The Kitchen at Castle Drogo, Devon, designed by Sir Edwin Lutyens. The room was provided with a Soane-style top-lit pendentive dome, echoed by the circular beechwood preparation table below. ©National Trust Images/Dennis Gilbert
If you are looking for some winter-time reading matter you could do worse than get Elizabeth Wilhide’s book about the interiors of the great Edwardian architect Sir Edwin Lutyens.
It zooms in on the architectural and decorative details Lutyens excelled in.

Brass taps mounted on a teak sink, next to a granite window surround, in the Butler’s Pantry at Castle Drogo. ©National Trust Images/Dennis Gilbert
As with the buildings of Sir John Soane, you get a palpable sense of Lutyens’s enjoyment in solving the puzzles of volume, light and flow. The visual puns, references and juxtapositions draw you into the architectural game and invite you into Lutyens’s mind.

The Butler’s Pantry at Castle Drogo, with its Lutyens-designed fittings. ©National Trust Images/Dennis Gilbert
Some elements of his buildings are just plain beautiful, as when he foregrounds interesting materials and contrasts.
In the introduction to the book Candia Lutyens, the architect’s granddaughter, mentions how unpopular Lutyens was in the middle of the twentieth century, as his eclectic and referential style was out of synch with the purity of high modernism.
I can still remember having a slightly dubious reaction to Lutyens’s work when first encountering it, being then an earnest young devotee of modern art. His work seemed almost too beautiful, too harmonious.

One of the shallow domes in the ceiling of the Main Staircase at Castle Drogo. ©National Trust Images/John Hammond
But now that modernism is increasingly recognised as being just another historical style rather than the end of history we are in a better position to appreciate Lutyens’s intelligent historicism.
And I have just learned that, by complete coincidence, Adrian Colston has also just featured the interiors and exteriors of Lutyens-designed Castle Drogo on his Dartmoor blog, with his own fascinating photographs.
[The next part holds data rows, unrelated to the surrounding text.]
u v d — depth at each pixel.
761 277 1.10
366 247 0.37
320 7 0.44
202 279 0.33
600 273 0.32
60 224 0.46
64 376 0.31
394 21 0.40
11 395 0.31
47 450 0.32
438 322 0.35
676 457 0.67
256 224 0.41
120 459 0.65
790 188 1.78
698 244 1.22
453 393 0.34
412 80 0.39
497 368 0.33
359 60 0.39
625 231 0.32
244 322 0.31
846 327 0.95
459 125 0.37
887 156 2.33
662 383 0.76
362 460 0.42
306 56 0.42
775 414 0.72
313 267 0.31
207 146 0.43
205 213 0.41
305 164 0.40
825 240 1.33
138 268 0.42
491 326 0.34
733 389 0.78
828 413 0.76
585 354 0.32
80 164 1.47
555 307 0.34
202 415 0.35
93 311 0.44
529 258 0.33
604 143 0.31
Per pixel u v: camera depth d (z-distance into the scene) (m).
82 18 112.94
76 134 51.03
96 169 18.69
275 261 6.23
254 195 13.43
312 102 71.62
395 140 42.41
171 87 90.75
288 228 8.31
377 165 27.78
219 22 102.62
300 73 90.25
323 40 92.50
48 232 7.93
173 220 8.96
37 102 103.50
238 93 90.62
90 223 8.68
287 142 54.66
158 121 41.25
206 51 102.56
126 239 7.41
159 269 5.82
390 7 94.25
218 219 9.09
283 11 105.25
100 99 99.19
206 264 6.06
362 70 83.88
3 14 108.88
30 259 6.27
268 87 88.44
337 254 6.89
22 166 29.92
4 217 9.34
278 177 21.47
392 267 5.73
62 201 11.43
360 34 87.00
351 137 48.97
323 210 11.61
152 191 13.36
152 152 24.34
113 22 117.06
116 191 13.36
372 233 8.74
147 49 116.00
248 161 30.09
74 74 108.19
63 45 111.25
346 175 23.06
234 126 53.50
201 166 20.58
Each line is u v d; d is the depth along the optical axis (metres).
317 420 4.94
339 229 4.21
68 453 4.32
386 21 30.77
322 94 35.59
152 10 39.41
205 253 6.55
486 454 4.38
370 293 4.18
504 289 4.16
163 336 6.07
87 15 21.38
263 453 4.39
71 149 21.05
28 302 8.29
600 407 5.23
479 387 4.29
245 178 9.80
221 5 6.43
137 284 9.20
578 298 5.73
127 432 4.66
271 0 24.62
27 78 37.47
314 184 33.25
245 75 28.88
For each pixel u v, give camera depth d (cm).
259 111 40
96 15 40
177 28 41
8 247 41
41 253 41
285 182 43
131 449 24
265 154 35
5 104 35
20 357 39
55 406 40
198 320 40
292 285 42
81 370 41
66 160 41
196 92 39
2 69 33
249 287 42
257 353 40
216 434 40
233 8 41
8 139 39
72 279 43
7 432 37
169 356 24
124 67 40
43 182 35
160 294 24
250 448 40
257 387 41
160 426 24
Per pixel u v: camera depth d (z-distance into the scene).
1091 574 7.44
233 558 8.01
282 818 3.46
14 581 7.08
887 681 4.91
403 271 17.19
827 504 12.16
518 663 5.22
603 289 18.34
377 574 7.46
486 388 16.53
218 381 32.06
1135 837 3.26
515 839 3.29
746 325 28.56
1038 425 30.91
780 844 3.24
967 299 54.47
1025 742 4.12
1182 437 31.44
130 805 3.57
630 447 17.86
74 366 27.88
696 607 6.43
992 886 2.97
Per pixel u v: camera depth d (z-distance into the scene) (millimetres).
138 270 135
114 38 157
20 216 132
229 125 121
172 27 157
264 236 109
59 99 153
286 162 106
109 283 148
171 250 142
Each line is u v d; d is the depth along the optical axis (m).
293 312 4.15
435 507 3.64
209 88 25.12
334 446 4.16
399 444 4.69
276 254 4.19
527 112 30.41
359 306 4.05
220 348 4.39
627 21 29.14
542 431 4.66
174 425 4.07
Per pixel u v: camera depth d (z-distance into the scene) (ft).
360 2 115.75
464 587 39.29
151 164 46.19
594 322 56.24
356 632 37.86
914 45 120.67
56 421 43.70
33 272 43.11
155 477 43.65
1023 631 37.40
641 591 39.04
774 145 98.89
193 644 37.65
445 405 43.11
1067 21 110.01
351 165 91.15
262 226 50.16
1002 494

December 20, 2012 at 11:50 |
I doubt there are many who have seen that Castle Drogo kitchen (and that brilliant round table) who haven’t felt a great admiration for Lutyens craftsmanship and design. It’s simply great. Thanks for reminding us.
December 20, 2012 at 12:49 |
The other thing he played with was acoustics. Stand under one of those shallow domes and you will see what I mean. Quite disconcerting.
December 20, 2012 at 16:46 |
Absolutely exquisite!! I want to live in that butler’s pantry.
Thank you for your wonderful posts throughout the year. I wish you the happiest of Christmases.
December 20, 2012 at 23:35 |
I have a great appreciation for the designs of Sir John Soane, and it’s a treat to see Soane’s influence on Lutyens. Indeed, they were both masters of volume and light.
December 21, 2012 at 09:22 |
Deana, yes and I like how Lutyens is combining castle architecture, Soane and Edwardian baroque there all at the same time.
Susan, I wonder whether those sound effects were intentional – they sometimes aren’t
Sandra, Xmas wishes to you too – I think you will be dreaming of an Edwardian oak Christmas
Mark, apparently the glazed rotundo of the kitchen at Drogo was inspired by one of Soen’s top-lit spaces at the Bank of England. And Lutyens, like Soane, sometimes used mirrors in unusual ways to amplify space and light.
December 24, 2012 at 16:47 |
The juxtaposition of dressed stone and white rendering in the butler’s pantry is reminiscent of the inside of Guildford Cathedral. Similar age, design-wise. Happy Christmas!